The euro, which has weakened in recent months due to diverging monetary policies between the US and Eurozone, remained relatively steady at $1.042 in late afternoon trading.
Separate data from Eurostat indicated a slight weakening in the labor market, as the Euro area unemployment rate rose to 6.3 per cent in December, up from 6.2 per cent in November.
“Weakness surrounds us while other major economies are experiencing growth,” noted Bert Colijn, an economist at ING.
The deteriorating situation in the Eurozone contrasts with the US, where the IMF forecasts a growth rate of 2.7 per cent this year, similar to that of 2024. The US Federal Reserve opted to keep interest rates unchanged on Wednesday, with Chair Jay Powell describing the economy as “overall strong” and labor market conditions as “solid”.
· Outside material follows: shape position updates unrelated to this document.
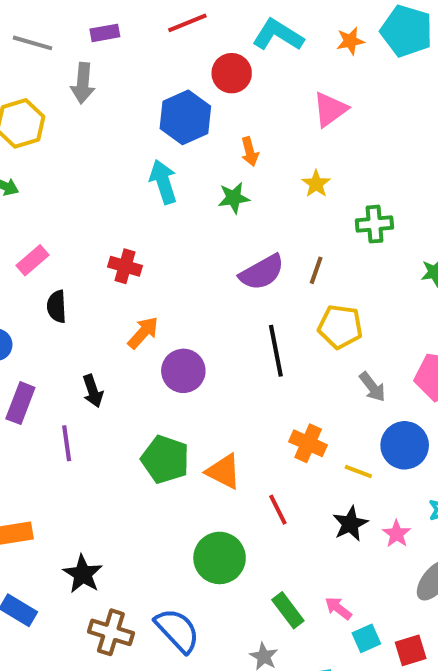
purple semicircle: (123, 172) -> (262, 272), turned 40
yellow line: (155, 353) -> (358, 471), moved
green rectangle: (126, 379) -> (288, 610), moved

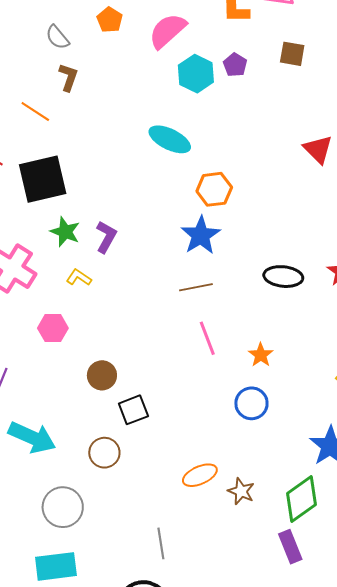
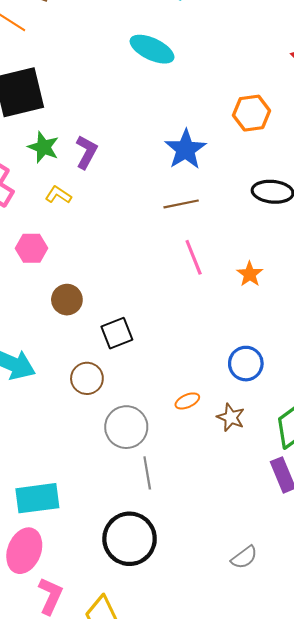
orange hexagon: (214, 189) -> (252, 113), moved
brown circle: (102, 375) -> (67, 300), moved
blue circle: (251, 403) -> (246, 364), moved
orange ellipse: (200, 475) -> (187, 401), size x0.7
gray circle: (63, 507) -> (126, 427), moved

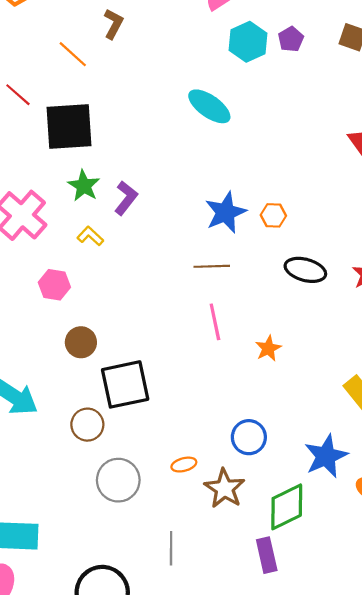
orange hexagon: (252, 113) -> (273, 215), moved, size x0.7
black square: (117, 333) -> (125, 384), size x1.6
brown star: (231, 417) -> (225, 488), size x1.4
gray line: (147, 473) -> (171, 548), moved

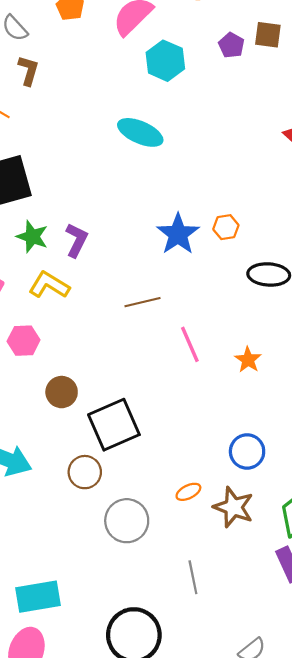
purple pentagon: (291, 39) -> (231, 45), moved
yellow L-shape: (90, 236) -> (49, 285), size x1.5
brown line: (212, 266) -> (142, 302), moved

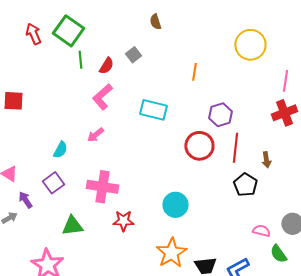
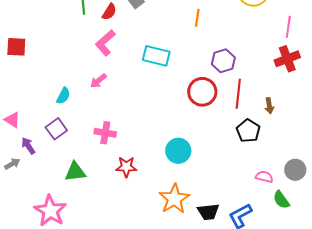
pink cross: (102, 187) -> (105, 133), size x0.7

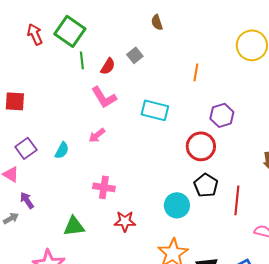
pink L-shape: (105, 43) -> (104, 97), turned -80
red line: (238, 94) -> (237, 200), moved
purple square: (56, 129) -> (26, 148), moved
black pentagon: (248, 131) -> (206, 185), moved

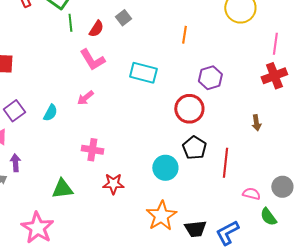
purple arrow: (27, 200) -> (15, 163), turned 30

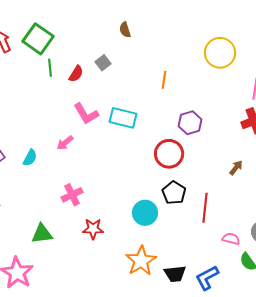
pink L-shape: (92, 60) -> (86, 114), moved
brown arrow: (256, 123) -> (236, 168), turned -133
pink cross: (92, 150) -> (72, 195), turned -35

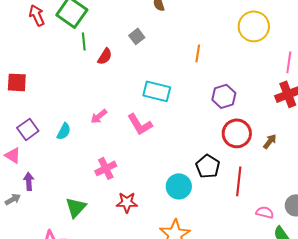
red semicircle: (76, 74) -> (105, 56), moved
pink L-shape: (86, 114) -> (140, 124), moved
red circle: (169, 154) -> (237, 133), moved
green triangle: (42, 234) -> (76, 207), turned -40

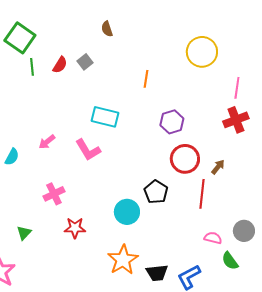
red semicircle: (105, 56) -> (60, 65), moved
red line: (239, 181) -> (202, 194), moved
green triangle: (76, 207) -> (24, 233), size x0.7

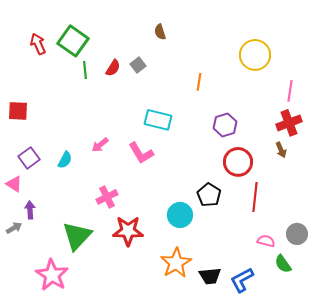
brown arrow: (218, 167) -> (281, 150), moved, turned 119
red star: (75, 228) -> (128, 231), size x1.4
green triangle: (24, 233) -> (77, 236), size x2.0

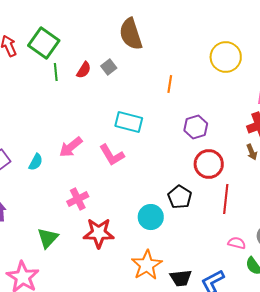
brown semicircle: (160, 32) -> (131, 34), size x2.0
pink arrow: (100, 145) -> (71, 147), size x1.4
green triangle: (77, 236) -> (48, 238), size x0.7

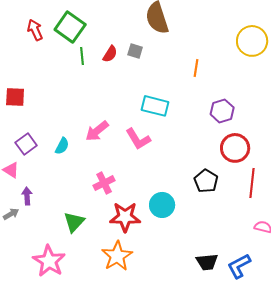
gray square: (109, 67) -> (135, 51), turned -35
cyan circle: (151, 217) -> (162, 205), moved
orange star: (147, 265) -> (117, 256), moved

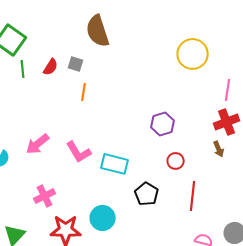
orange line: (196, 68) -> (84, 92), moved
cyan rectangle: (155, 106) -> (115, 164), moved
red circle: (235, 148) -> (176, 161), size x0.6

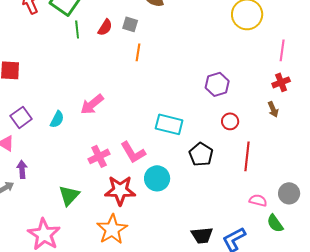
red cross: (227, 122) -> (281, 82), size x0.7
pink L-shape: (79, 152) -> (133, 152), moved

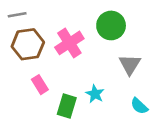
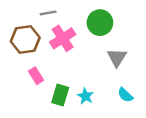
gray line: (17, 15) -> (48, 13), moved
cyan star: (95, 94) -> (86, 96), moved

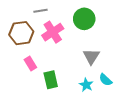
gray triangle: (117, 58) -> (91, 56), moved
green rectangle: (60, 95) -> (51, 80), turned -30
cyan star: (86, 96) -> (86, 85), moved

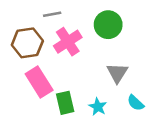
pink rectangle: (30, 64) -> (39, 82), size x1.6
cyan star: (86, 85) -> (98, 107), moved

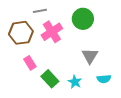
pink rectangle: (39, 82) -> (30, 63), size x0.6
green rectangle: (65, 103) -> (50, 79), turned -30
cyan semicircle: (136, 103) -> (104, 79), turned -48

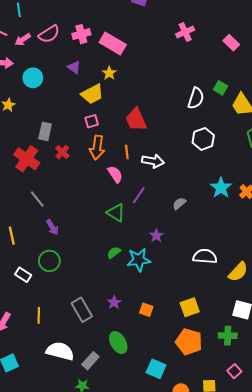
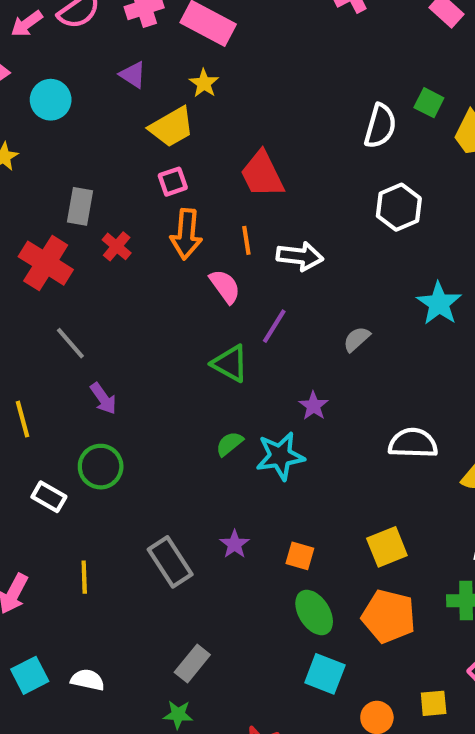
green ellipse: (118, 343) -> (314, 612), moved
white semicircle: (60, 351) -> (88, 680), moved, size x0.6

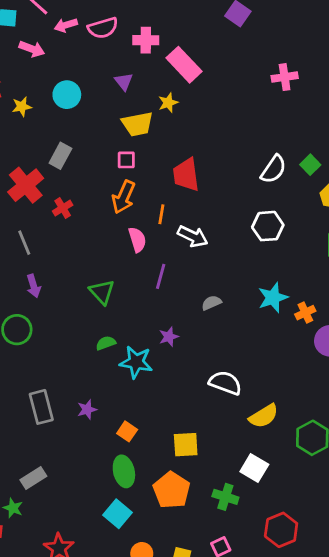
cyan circle: (51, 100) -> (67, 95), moved
red cross: (117, 246) -> (63, 208), moved
purple line: (274, 326) -> (161, 276), turned -35
green triangle: (230, 364) -> (102, 292), moved

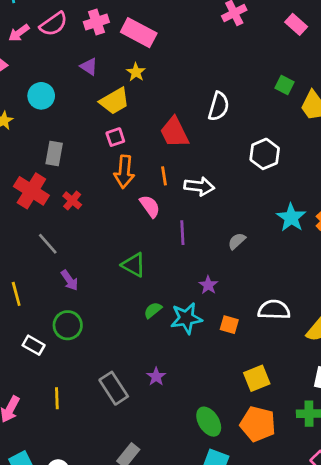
white semicircle: (274, 169) -> (219, 106), moved
orange square: (127, 431) -> (229, 325), moved

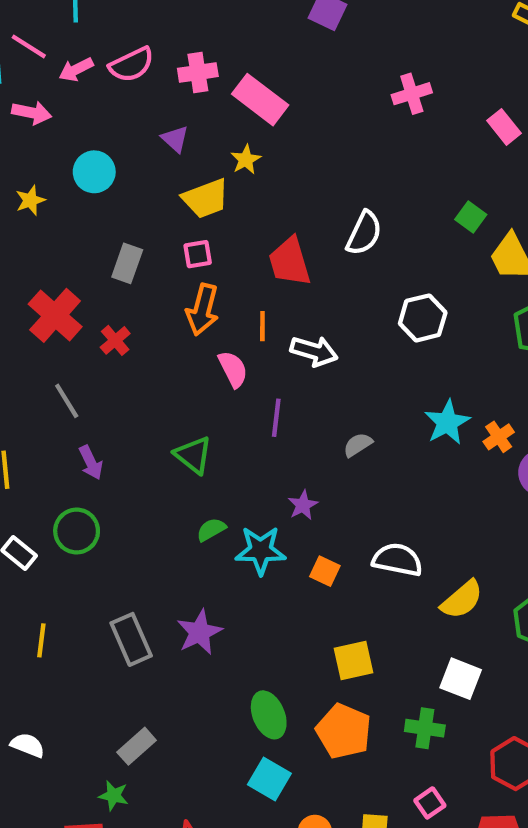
gray rectangle: (54, 153) -> (127, 263), moved
purple star: (156, 377) -> (199, 632), size x1.5

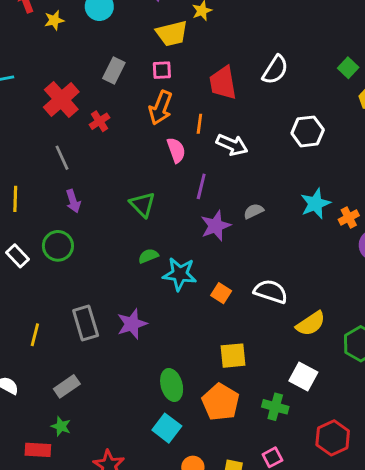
purple star: (303, 505) -> (216, 226), moved, size x1.5
yellow line: (41, 640) -> (35, 335), moved
gray rectangle: (137, 746) -> (67, 386), moved

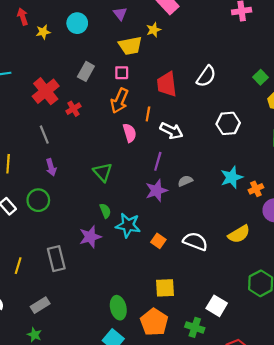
purple line: (201, 186) -> (158, 161), moved
green semicircle: (148, 256) -> (105, 211), turned 88
purple star: (132, 324) -> (90, 237), moved
yellow semicircle: (311, 324) -> (239, 234), moved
US President Donald Trump strongly criticized the Fed’s decision to maintain rates.
Economists cautioned that the imposition of US tariffs on European goods could further challenge the Eurozone. This threat comes amidst heightened political uncertainty as Germany prepares for elections on February 23.
A 10 per cent US tariff on all Eurozone imports, coupled with increased uncertainty regarding future US-EU trade relations, could reduce Eurozone growth by 0.3-0.5 percentage points within a year, according to Holger Schmieding, chief economist at Berenberg.
For the ECB, Schmieding stated, “this would be a reason to reduce rates below 2.25 per cent, which is our current projection for the deposit rate”.